Asia Market: Another Day, Another Record High

While base effects have started to lift both headline and CPI inflation in y-o-y terms – a process that the street thinks will continue over the next couple of months – headline CPI inflation climbed above 2.5% in March and could approach nearly 4% in May before slowing back in the second half of the year. Core CPI inflation could peak at around 2.5% in May then drop back during the late summer (this is extrapolated from UBS's Seth Carpenter, Chief US Economist, and HSBC US Economist Ryan Wang’s inflation outlooks).

Investors will need some proof in the earnings pudding to take the next leap of faith and confirm the lofty expectation, with S&P 500 earnings pegged to rise 25% in this quarter from a year ago. That would be the biggest quarterly gain since 2018 when tax cuts under former President Donald Trump boosted profit growth.

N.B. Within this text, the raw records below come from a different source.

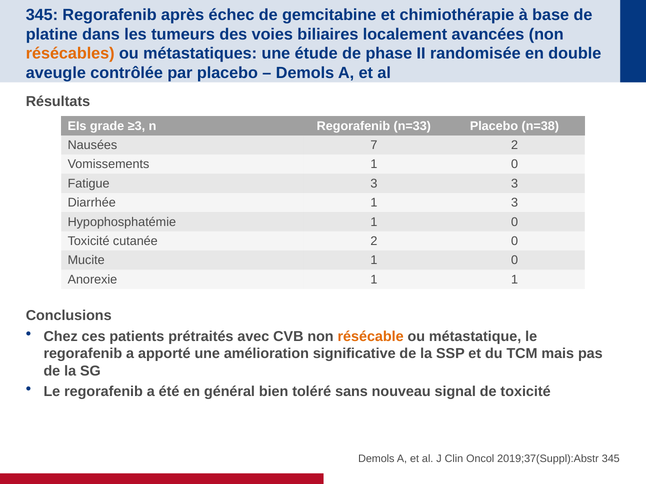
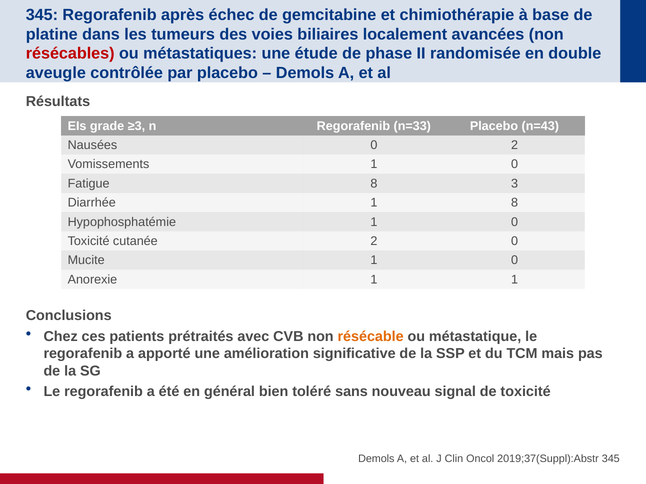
résécables colour: orange -> red
n=38: n=38 -> n=43
Nausées 7: 7 -> 0
Fatigue 3: 3 -> 8
1 3: 3 -> 8
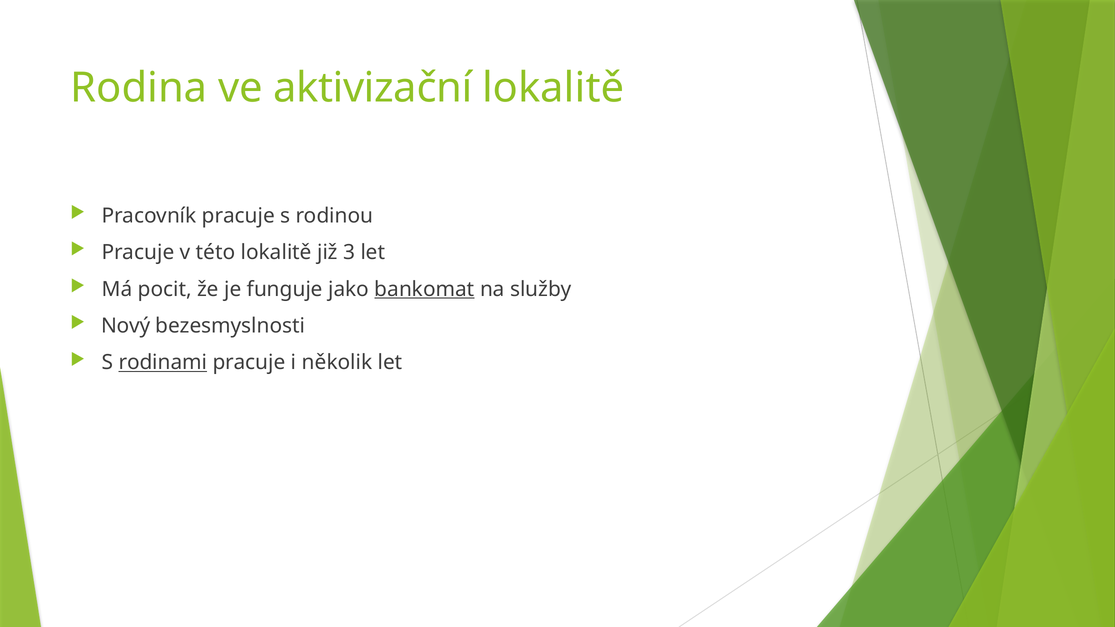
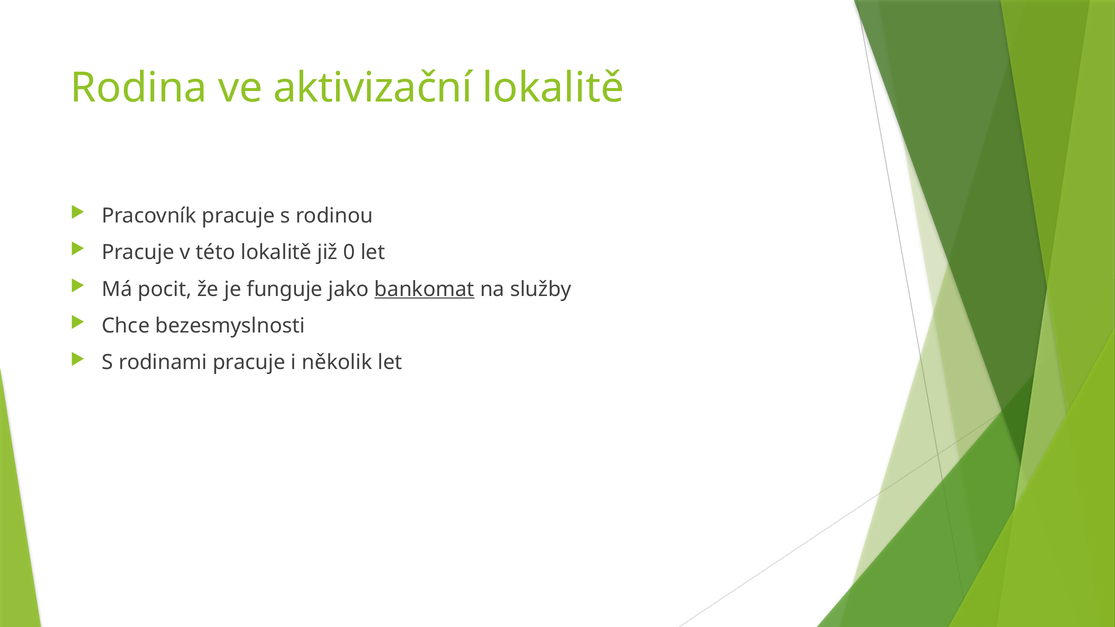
3: 3 -> 0
Nový: Nový -> Chce
rodinami underline: present -> none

Major central banks may have formal independence, but the current Fed actions reflect the social and political backdrop in which they operate, enhancing their desire to fall behind that inflation curve. The Fed under Chair Powell's leadership has meant a remarkable dovish shift by focusing first and foremost on healing the labour market by recognizing the enormous redistributive power of a booming economy – one that generates both plentiful jobs and healthy wage growth, especially for low-income and minority groups. I'm not suggesting the market has turned passionate, but investors agree that now is not the time to exit from exceptional measures, given the enormous healing tasks ahead. 

China tightening is getting harder to ignore

However, not to rock the boat, it’s getting harder to ignore the tightening in China. Single-name credit concerns in China have had little to no contagion impact in recent years, so I don’t want to overstate the importance of the China Huarong story – it could be another one-off, and things roll on fine. On the other hand, there’s clearly a desire to tighten the screws on speculation and financial excess in China, and none of that is great for asset prices that are hitched to the China recovery train.